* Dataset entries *
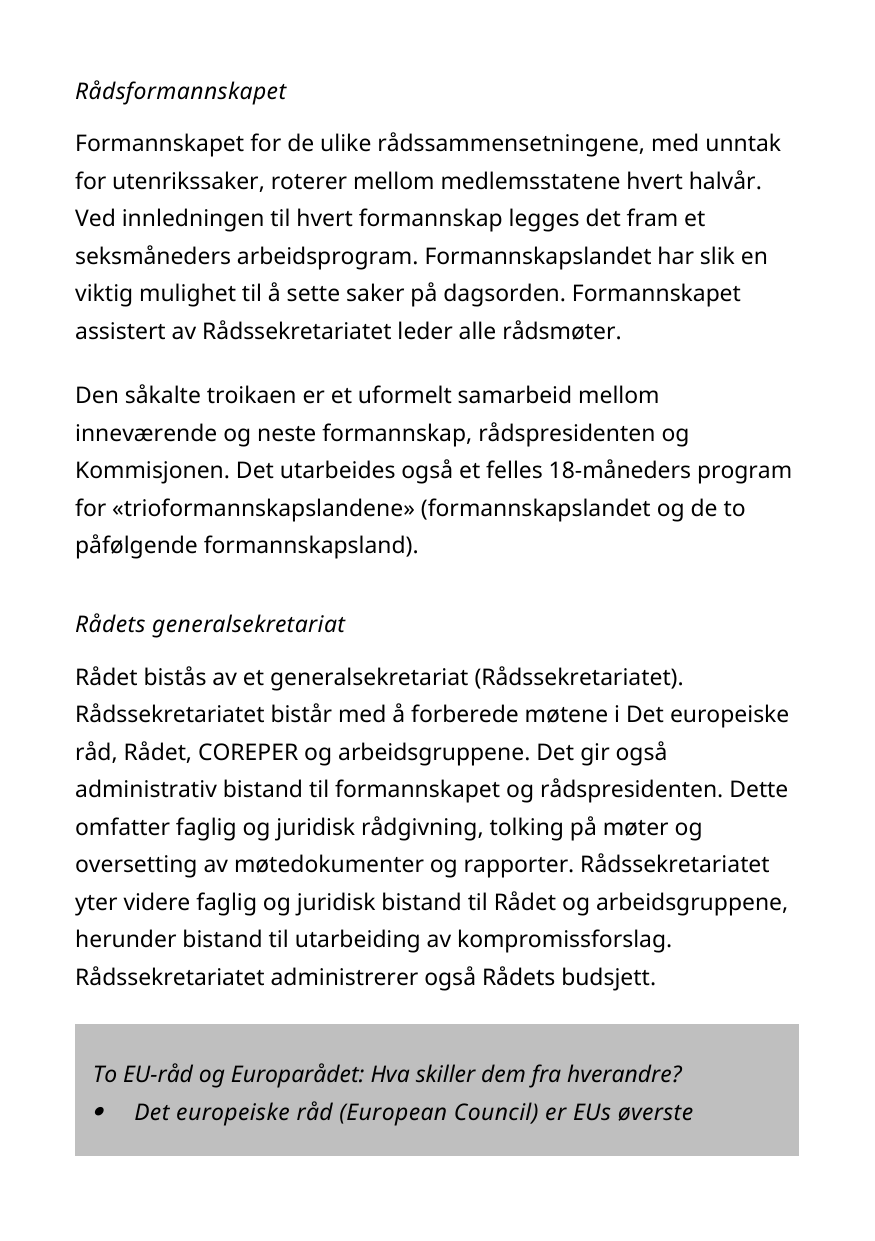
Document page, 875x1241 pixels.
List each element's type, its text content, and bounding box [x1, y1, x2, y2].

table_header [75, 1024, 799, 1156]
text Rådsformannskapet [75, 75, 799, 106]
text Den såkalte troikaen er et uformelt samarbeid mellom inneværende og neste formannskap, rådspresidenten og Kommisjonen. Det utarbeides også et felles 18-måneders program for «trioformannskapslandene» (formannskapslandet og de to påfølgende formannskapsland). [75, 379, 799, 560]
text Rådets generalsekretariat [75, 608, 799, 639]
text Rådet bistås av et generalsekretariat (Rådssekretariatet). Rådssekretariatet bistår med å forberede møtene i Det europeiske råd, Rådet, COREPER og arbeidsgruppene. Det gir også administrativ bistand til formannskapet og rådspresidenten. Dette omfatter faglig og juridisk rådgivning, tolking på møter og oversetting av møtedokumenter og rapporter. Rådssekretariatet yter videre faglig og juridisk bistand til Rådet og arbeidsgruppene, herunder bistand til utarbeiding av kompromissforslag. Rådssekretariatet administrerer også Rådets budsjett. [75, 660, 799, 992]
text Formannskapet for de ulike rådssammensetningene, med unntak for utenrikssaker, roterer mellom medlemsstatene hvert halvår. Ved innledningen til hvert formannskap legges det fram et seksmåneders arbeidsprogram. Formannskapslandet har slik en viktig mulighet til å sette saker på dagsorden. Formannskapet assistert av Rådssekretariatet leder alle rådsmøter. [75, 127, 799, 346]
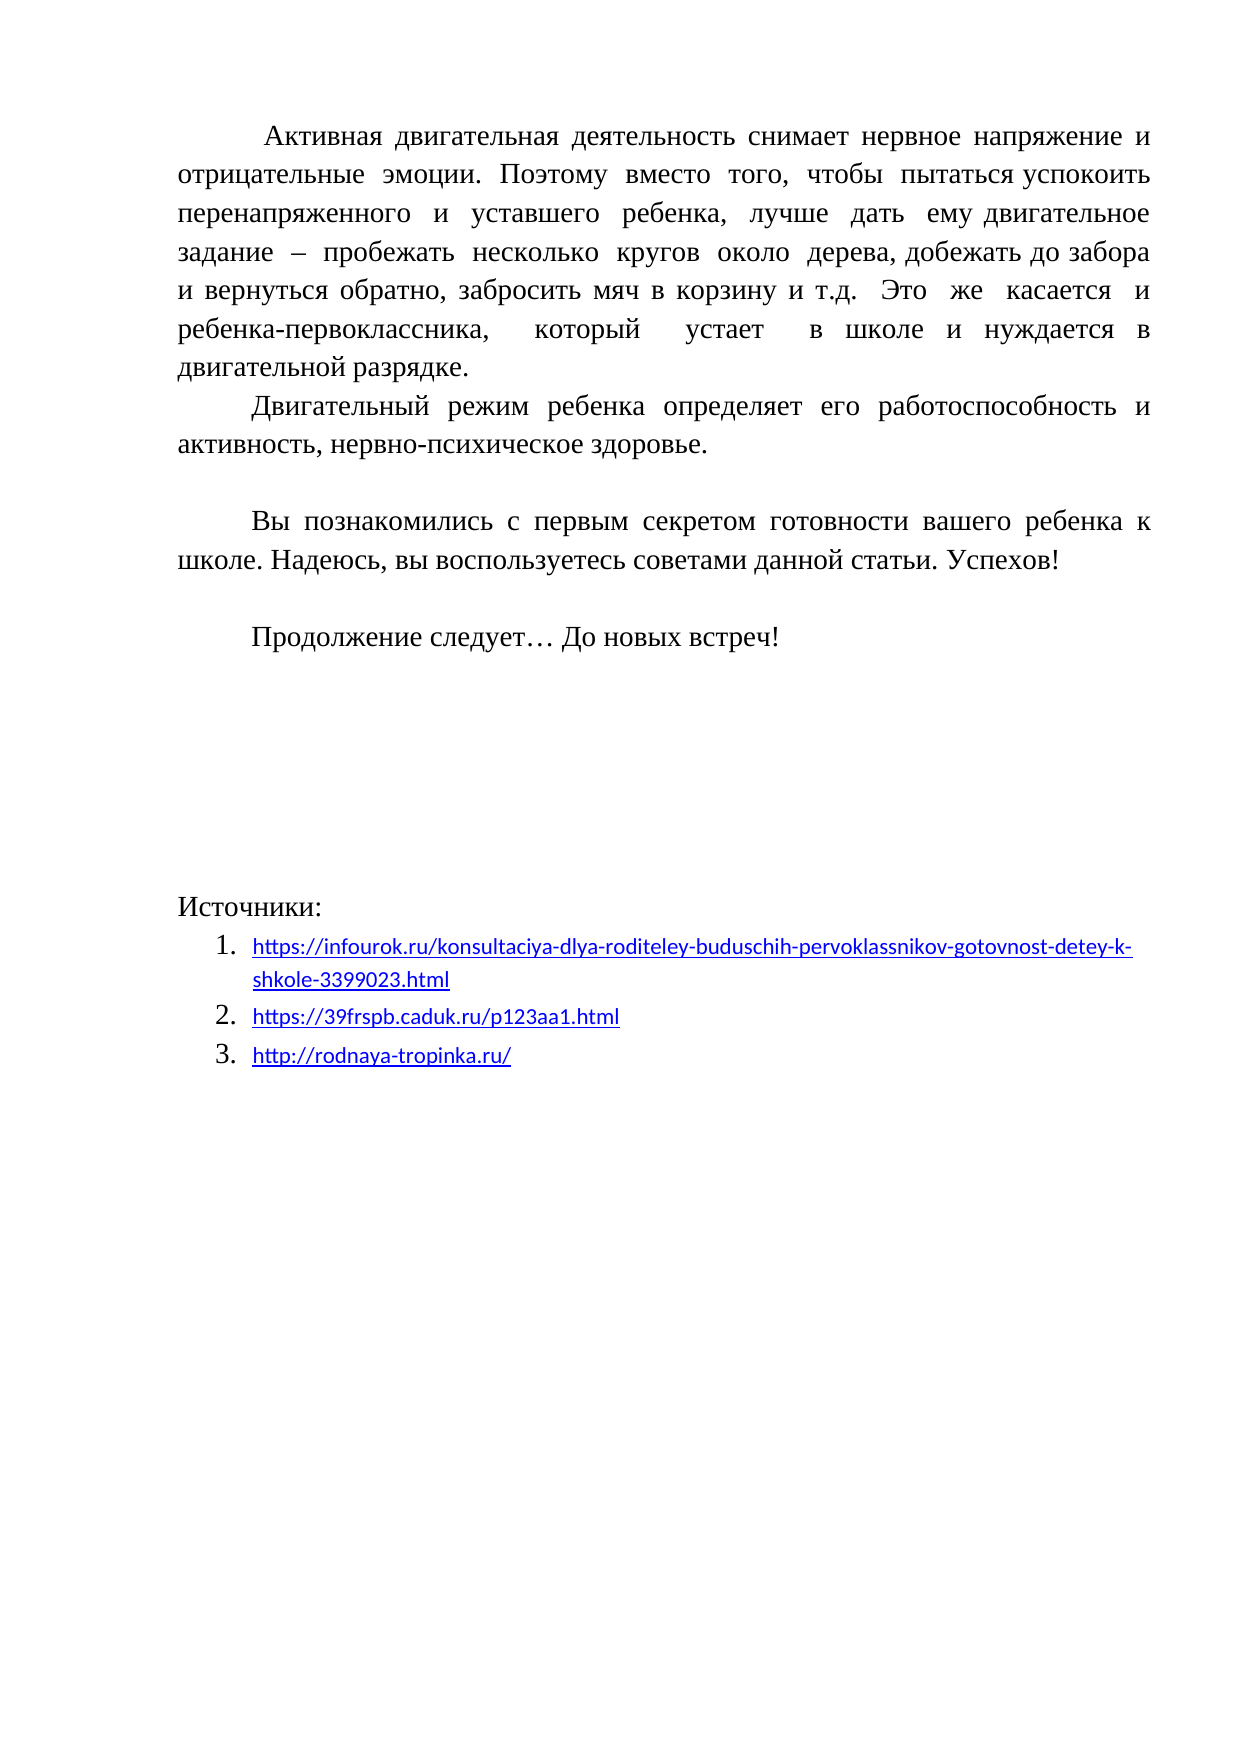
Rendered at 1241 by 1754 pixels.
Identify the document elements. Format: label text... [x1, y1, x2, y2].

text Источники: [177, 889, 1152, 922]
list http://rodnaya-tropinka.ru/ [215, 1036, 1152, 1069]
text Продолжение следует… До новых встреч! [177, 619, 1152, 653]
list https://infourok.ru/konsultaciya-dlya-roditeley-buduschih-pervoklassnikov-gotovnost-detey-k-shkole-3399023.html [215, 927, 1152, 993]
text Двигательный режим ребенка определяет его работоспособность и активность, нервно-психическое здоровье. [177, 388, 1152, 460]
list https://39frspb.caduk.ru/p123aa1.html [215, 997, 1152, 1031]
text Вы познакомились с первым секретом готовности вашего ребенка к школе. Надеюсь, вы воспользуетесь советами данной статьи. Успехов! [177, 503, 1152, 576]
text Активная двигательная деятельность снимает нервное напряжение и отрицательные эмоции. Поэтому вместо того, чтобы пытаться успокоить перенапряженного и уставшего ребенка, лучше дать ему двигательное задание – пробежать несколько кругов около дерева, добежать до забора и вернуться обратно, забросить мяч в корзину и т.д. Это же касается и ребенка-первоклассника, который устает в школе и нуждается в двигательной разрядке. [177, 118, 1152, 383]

* EXERCISE *
Looking at the records above, in how many lines does the word "pixels" occur? Reply with the number alone.

* EXERCISE RESPONSE *
2